Gerechtshof Arnhem-Leeuwarden

Datum uitspraak
20 september 2022
Publicatiedatum
20 september 2022
Zaaknummer
200.295.123/01
Instantie
Gerechtshof Arnhem-Leeuwarden
Type
Uitspraak
Rechtsgebied
Civiel recht
Procedures
  • Hoger beroep
Vindplaatsen
  • Rechtspraak.nl
AI samenvatting door LexboostAutomatisch gegenereerd

Uitleg over uitsluiting van loondoorbetaling in NBBU-cao en gevolgen van beëindiging van de opdracht door de inlener

In deze zaak heeft Nedec B.V. hoger beroep ingesteld tegen een vonnis van de kantonrechter in de rechtbank Noord-Nederland, dat op 6 april 2021 werd uitgesproken.
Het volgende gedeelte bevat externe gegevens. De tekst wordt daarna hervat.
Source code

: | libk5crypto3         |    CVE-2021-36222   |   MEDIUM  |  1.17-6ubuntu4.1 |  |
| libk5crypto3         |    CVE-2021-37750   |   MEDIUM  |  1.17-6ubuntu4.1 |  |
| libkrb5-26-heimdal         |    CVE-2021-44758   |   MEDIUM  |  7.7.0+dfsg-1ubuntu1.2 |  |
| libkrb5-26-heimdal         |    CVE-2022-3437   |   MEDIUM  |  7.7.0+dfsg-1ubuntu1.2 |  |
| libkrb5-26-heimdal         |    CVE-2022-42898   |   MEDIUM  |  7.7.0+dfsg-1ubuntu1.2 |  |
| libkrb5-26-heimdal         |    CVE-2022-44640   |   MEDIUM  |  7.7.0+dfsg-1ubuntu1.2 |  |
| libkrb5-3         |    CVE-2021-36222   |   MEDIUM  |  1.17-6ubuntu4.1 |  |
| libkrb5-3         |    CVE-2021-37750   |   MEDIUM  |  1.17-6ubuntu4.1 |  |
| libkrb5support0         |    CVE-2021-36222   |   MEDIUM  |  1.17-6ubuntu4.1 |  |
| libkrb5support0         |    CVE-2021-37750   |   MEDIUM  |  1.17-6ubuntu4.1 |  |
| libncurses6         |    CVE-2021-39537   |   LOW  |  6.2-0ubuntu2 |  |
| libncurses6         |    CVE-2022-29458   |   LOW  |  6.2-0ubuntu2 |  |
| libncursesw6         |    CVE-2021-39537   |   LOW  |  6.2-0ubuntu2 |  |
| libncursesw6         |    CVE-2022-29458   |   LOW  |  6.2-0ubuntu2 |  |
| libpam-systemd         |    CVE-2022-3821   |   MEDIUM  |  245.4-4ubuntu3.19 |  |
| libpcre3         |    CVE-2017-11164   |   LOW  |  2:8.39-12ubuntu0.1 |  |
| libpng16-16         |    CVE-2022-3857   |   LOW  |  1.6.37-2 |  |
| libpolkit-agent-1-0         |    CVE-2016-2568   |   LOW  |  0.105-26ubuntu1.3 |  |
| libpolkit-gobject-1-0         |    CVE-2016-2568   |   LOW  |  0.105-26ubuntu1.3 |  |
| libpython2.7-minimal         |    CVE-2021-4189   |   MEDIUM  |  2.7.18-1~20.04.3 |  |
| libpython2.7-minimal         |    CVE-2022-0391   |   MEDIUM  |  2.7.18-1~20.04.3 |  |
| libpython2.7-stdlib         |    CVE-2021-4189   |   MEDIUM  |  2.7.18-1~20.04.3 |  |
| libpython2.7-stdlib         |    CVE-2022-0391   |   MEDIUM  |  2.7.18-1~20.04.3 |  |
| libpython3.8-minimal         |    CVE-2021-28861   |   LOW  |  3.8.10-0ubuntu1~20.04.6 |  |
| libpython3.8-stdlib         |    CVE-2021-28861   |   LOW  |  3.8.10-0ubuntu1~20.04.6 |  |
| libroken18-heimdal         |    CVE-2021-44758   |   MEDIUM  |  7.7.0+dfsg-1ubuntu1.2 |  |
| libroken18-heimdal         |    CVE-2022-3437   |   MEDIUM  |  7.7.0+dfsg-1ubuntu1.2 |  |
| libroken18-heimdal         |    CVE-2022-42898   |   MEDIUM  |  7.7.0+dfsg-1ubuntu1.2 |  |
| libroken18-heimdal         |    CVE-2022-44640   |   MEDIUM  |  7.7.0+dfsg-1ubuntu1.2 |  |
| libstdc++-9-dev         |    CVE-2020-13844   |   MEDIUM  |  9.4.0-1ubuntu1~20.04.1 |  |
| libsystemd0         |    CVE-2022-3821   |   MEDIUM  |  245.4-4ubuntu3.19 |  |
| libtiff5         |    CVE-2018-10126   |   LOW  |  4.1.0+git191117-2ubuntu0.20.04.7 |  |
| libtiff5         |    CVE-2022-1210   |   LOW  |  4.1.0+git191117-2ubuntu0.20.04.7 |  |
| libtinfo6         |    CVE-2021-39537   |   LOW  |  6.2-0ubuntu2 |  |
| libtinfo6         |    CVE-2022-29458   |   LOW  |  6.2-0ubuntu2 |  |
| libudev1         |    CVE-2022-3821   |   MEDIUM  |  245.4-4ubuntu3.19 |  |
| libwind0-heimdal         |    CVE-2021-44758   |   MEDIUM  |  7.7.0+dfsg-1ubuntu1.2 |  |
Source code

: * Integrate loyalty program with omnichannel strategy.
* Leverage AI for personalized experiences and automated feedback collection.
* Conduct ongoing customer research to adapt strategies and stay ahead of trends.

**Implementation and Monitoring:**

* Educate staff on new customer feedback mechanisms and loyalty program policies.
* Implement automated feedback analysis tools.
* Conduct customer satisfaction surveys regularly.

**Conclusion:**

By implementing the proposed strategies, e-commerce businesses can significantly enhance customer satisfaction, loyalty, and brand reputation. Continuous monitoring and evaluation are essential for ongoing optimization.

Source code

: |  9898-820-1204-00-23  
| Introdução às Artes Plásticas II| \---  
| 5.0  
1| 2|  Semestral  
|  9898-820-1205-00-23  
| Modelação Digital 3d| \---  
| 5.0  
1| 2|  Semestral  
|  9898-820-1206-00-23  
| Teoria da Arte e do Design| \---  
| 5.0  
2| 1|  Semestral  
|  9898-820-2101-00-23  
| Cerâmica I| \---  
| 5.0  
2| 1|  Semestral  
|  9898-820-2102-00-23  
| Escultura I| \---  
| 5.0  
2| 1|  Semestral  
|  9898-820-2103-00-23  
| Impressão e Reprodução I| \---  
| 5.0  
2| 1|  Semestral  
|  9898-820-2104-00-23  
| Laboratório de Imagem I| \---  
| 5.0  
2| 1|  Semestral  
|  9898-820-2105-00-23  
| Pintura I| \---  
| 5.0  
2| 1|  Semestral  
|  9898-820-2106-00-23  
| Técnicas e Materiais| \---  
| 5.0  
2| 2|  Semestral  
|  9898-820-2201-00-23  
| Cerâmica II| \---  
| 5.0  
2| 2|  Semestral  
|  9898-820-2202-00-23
De kern van het geschil betreft de vraag of de verweerder recht heeft op doorbetaling van loon na beëindiging van de opdracht door de inlener, Rabobank. De arbeidsovereenkomst tussen Nedec en de verweerder was een uitzendovereenkomst, waarbij de NBBU-cao van toepassing was. De overeenkomst bevatte een uitsluiting van loondoorbetaling in geval van wegvallen van werk.

De feiten van de zaak zijn als volgt: de verweerder trad op 11 november 2019 in dienst bij Nedec voor een periode van drie maanden, met een arbeidsduur van 24 uur per week. De werkzaamheden vonden plaats bij Rabobank, die de opdracht op 20 december 2019 beëindigde. Nedec heeft de verweerder vervolgens op 23 december 2019 geïnformeerd dat het contract was beëindigd. De verweerder heeft aanspraak gemaakt op loon over de periode na de beëindiging van de opdracht, maar Nedec weigerde verdere betaling.

De kantonrechter heeft de vorderingen van de verweerder vrijwel integraal toegewezen, met de overweging dat de uitsluiting van loondoorbetaling alleen van toepassing was als de werkzaamheden bij Rabobank daadwerkelijk waren weggevallen. Nedec heeft in hoger beroep tien grieven ingediend en vorderde onder andere terugbetaling van eerder betaalde bedragen en een verklaring voor recht dat de verweerder geen recht had op doorbetaling van loon.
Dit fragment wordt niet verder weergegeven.